WHAT TO WORK ON: The output is a word-for-word repeat of the listing below, free of images.
(GIVEN RECORDS Opens)
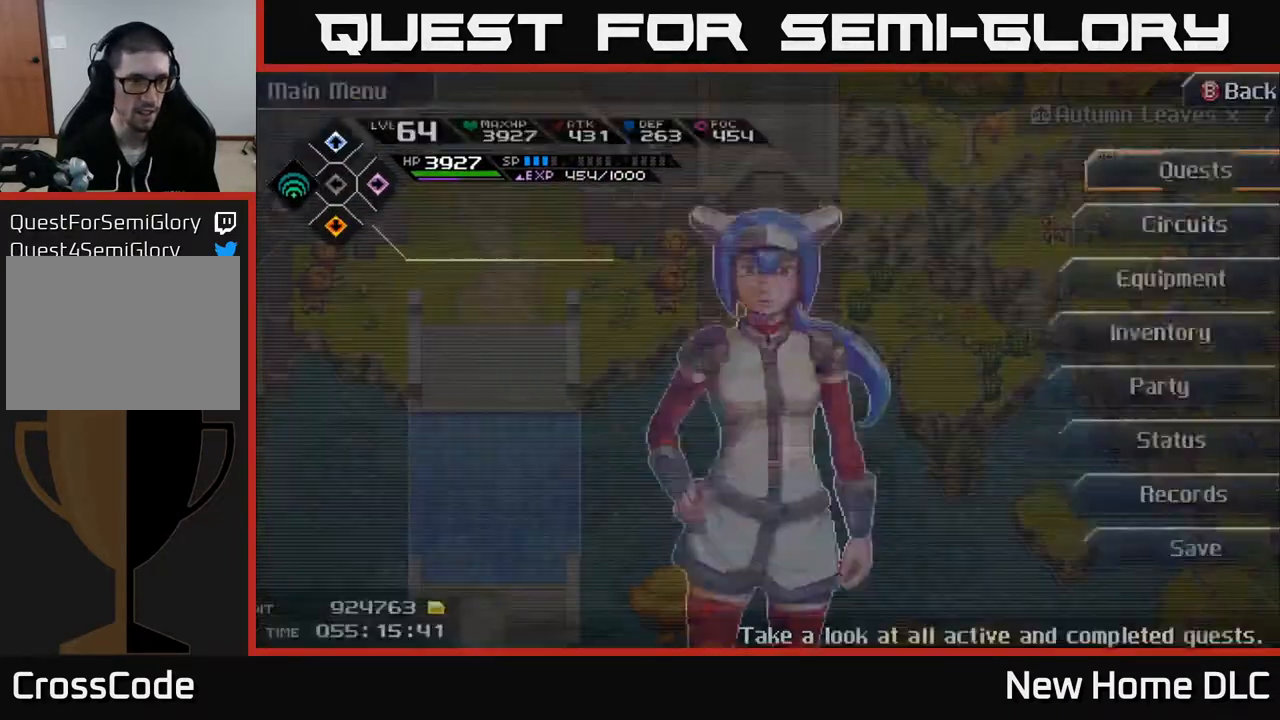
{"buttons": [], "left_stick": "center", "right_stick": "center", "events": [[17, "SELECT", "down"], [100, "SELECT", "up"]]}
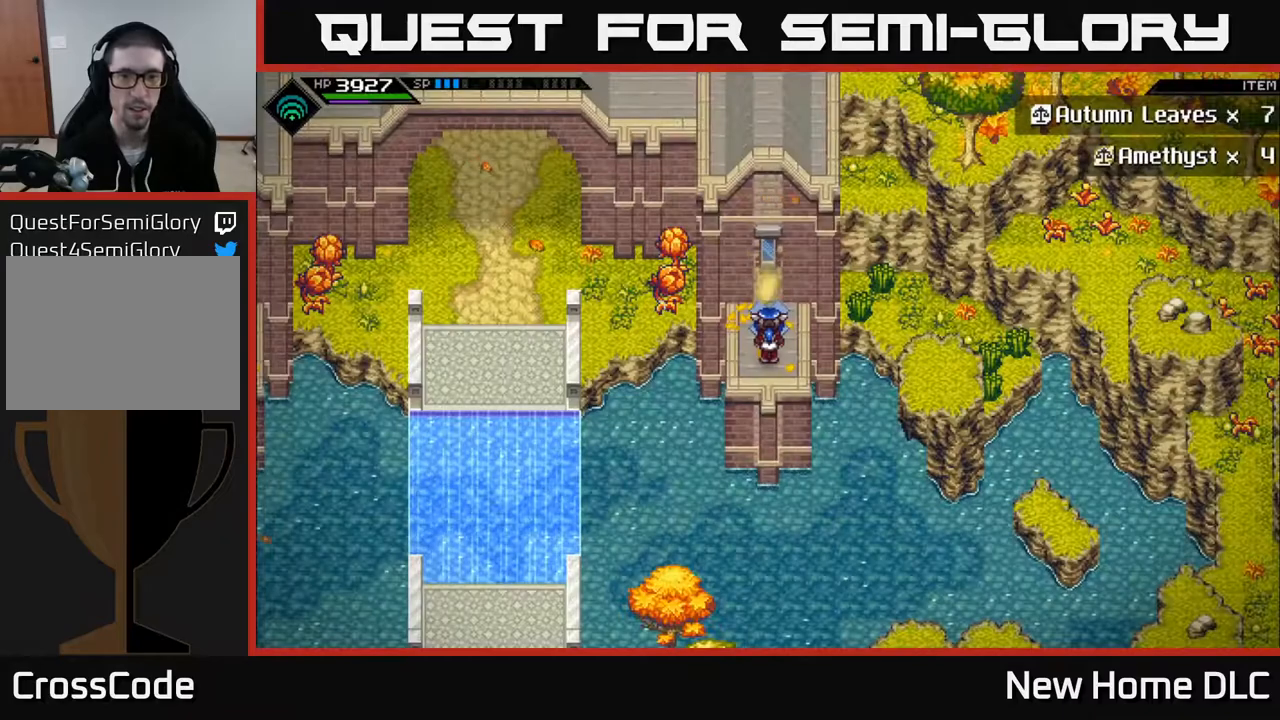
{"buttons": ["A", "L2"], "left_stick": "right", "right_stick": "center", "events": [[133, "L2", "down"], [400, "left_stick", "right"], [483, "A", "down"]]}
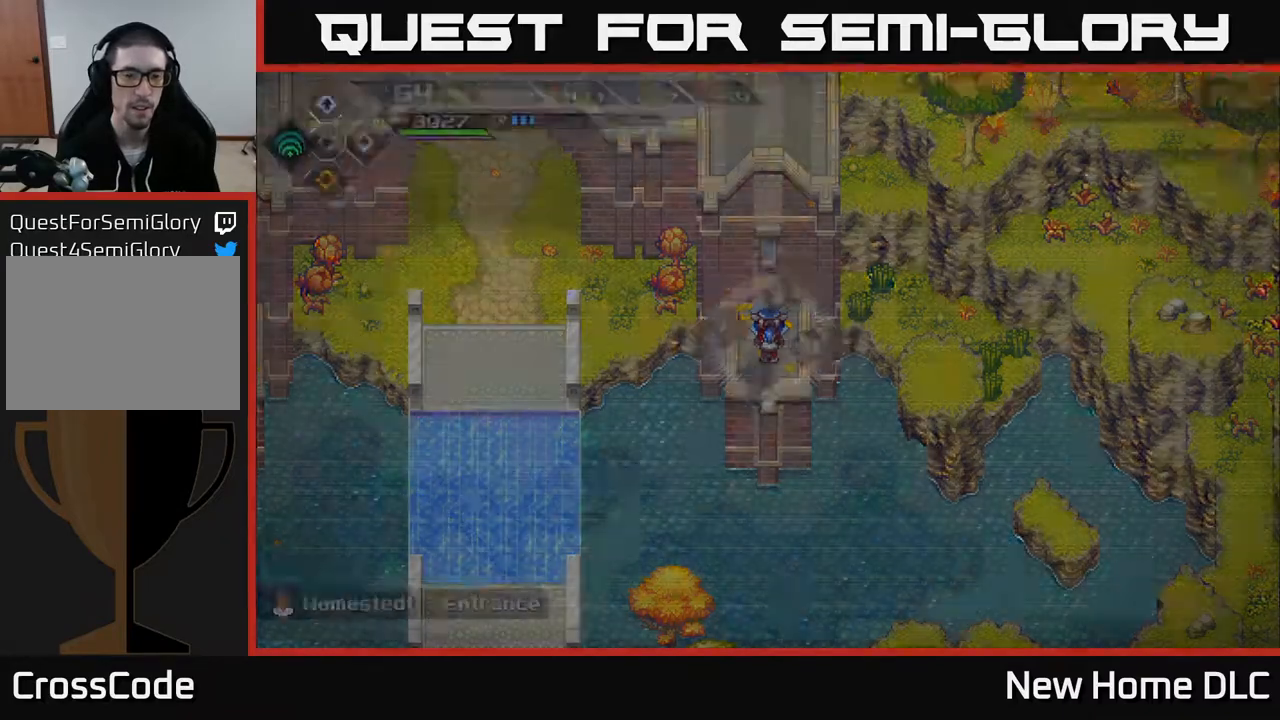
{"buttons": [], "left_stick": "center", "right_stick": "center", "events": [[67, "A", "up"], [150, "left_stick", "center"], [417, "L2", "up"]]}
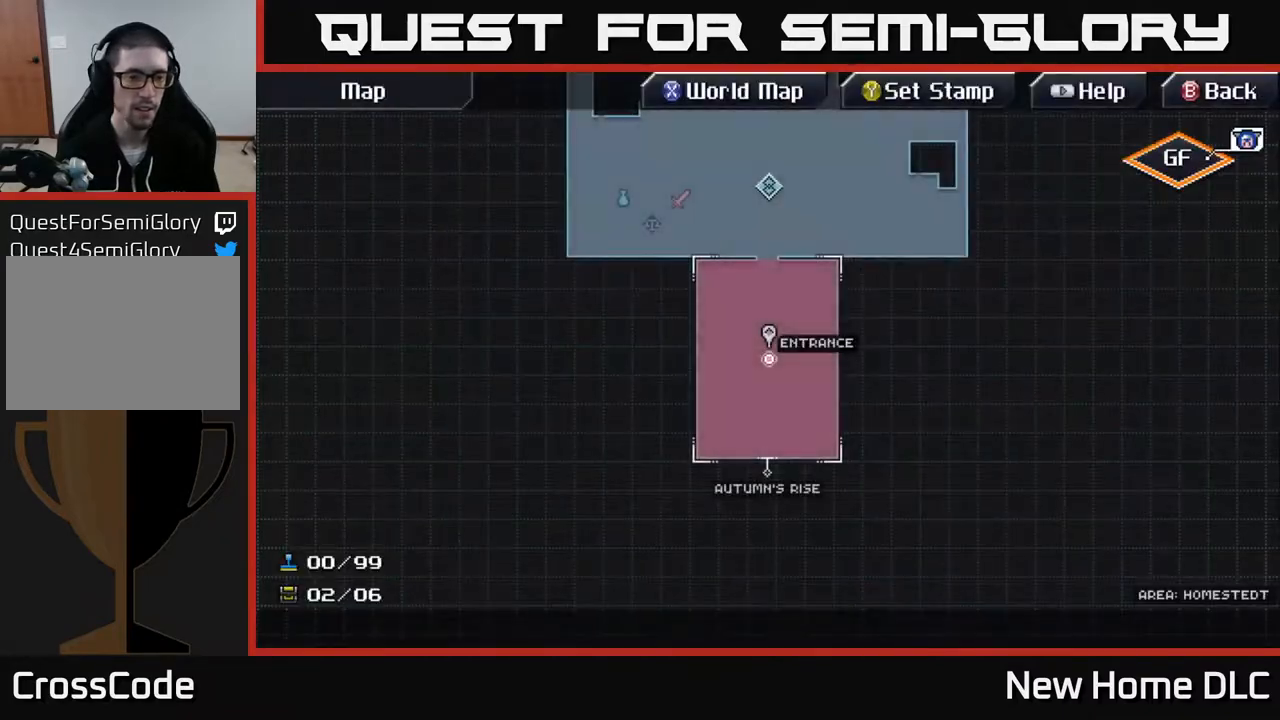
{"buttons": [], "left_stick": "center", "right_stick": "center", "events": [[300, "B", "down"], [350, "B", "up"]]}
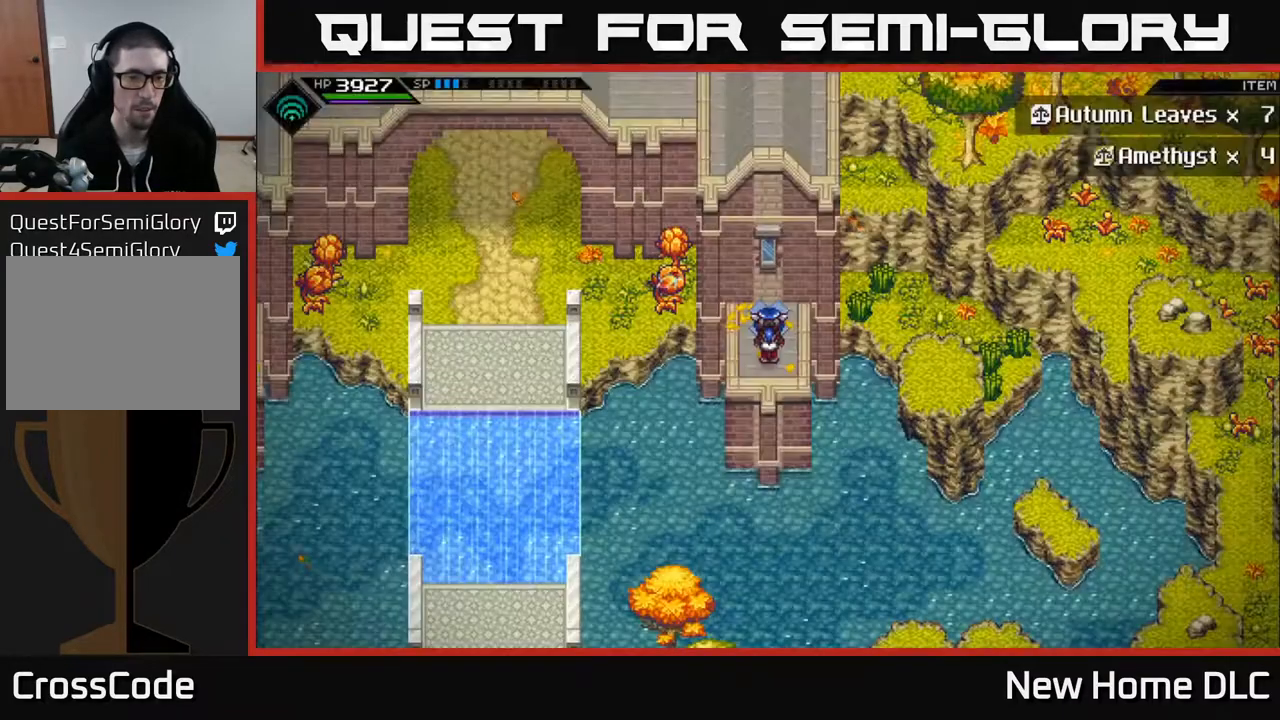
{"buttons": [], "left_stick": "center", "right_stick": "center", "events": []}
(GIVEN RECORDS Closes)
EXERCISE ANSWER:
{"buttons": [], "left_stick": "center", "right_stick": "center", "events": [[17, "SELECT", "down"], [100, "SELECT", "up"]]}
{"buttons": ["A", "L2"], "left_stick": "right", "right_stick": "center", "events": [[133, "L2", "down"], [400, "left_stick", "right"], [483, "A", "down"]]}
{"buttons": [], "left_stick": "center", "right_stick": "center", "events": [[67, "A", "up"], [150, "left_stick", "center"], [417, "L2", "up"]]}
{"buttons": [], "left_stick": "center", "right_stick": "center", "events": [[300, "B", "down"], [350, "B", "up"]]}
{"buttons": [], "left_stick": "center", "right_stick": "center", "events": []}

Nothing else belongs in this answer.